== Required action ==
In your copy, each line below is repeated exactly and no image appears.

== Information shown ==
****************************************
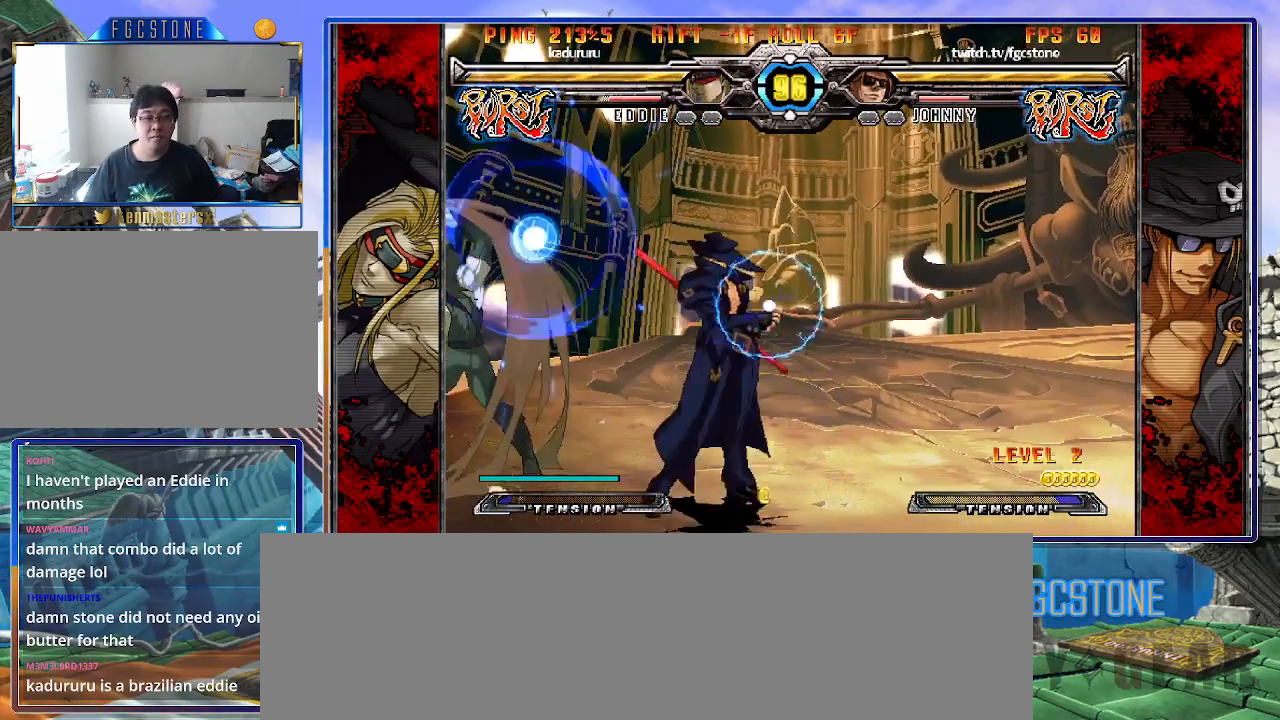
{"buttons": [], "left_stick": "center", "events": [[17, "HS", "up"], [17, "K", "up"], [100, "HS", "down"], [200, "HS", "up"], [300, "left_stick", "down-left"], [433, "left_stick", "center"]]}
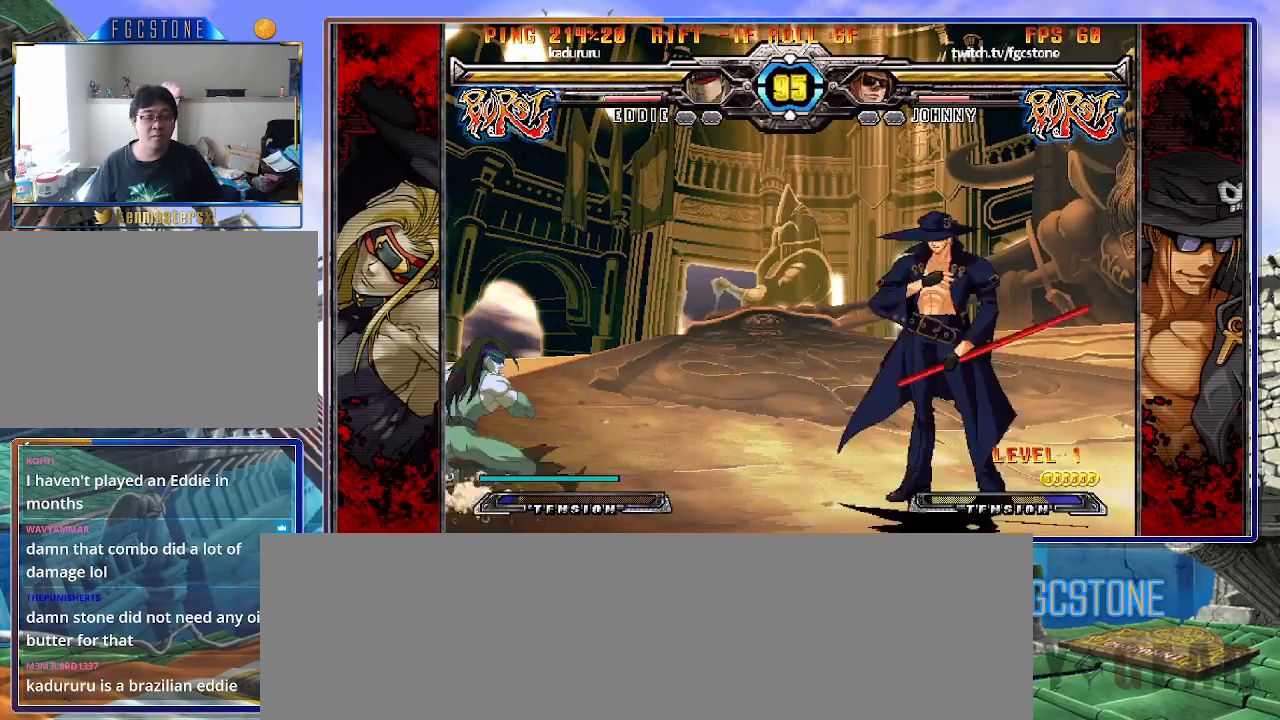
{"buttons": [], "left_stick": "center", "events": [[67, "left_stick", "down"], [217, "left_stick", "left"], [233, "P", "down"], [283, "left_stick", "center"], [333, "P", "up"]]}
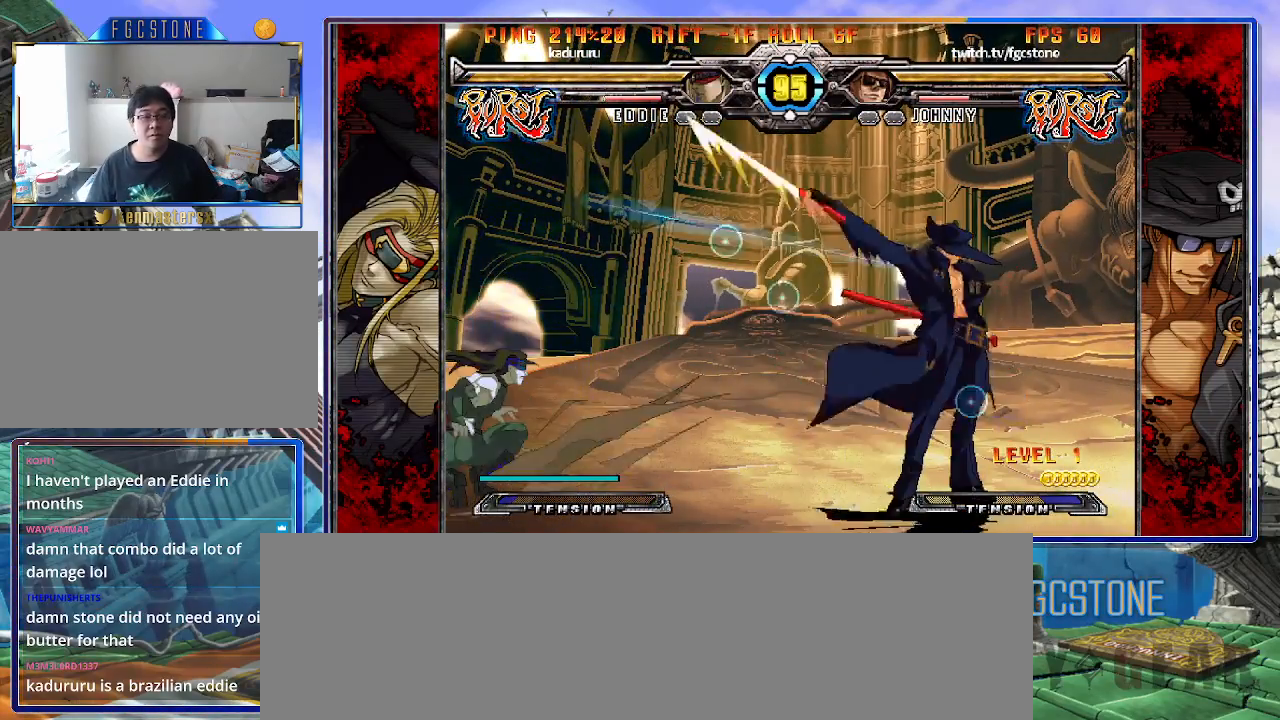
{"buttons": [], "left_stick": "center", "events": [[183, "left_stick", "down"], [317, "left_stick", "left"], [367, "HS", "down"], [367, "left_stick", "center"], [417, "HS", "up"]]}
****************************************
== Solved exercise ==
{"buttons": [], "left_stick": "center", "events": [[17, "HS", "up"], [17, "K", "up"], [100, "HS", "down"], [200, "HS", "up"], [300, "left_stick", "down-left"], [433, "left_stick", "center"]]}
{"buttons": [], "left_stick": "center", "events": [[67, "left_stick", "down"], [217, "left_stick", "left"], [233, "P", "down"], [283, "left_stick", "center"], [333, "P", "up"]]}
{"buttons": [], "left_stick": "center", "events": [[183, "left_stick", "down"], [317, "left_stick", "left"], [367, "HS", "down"], [367, "left_stick", "center"], [417, "HS", "up"]]}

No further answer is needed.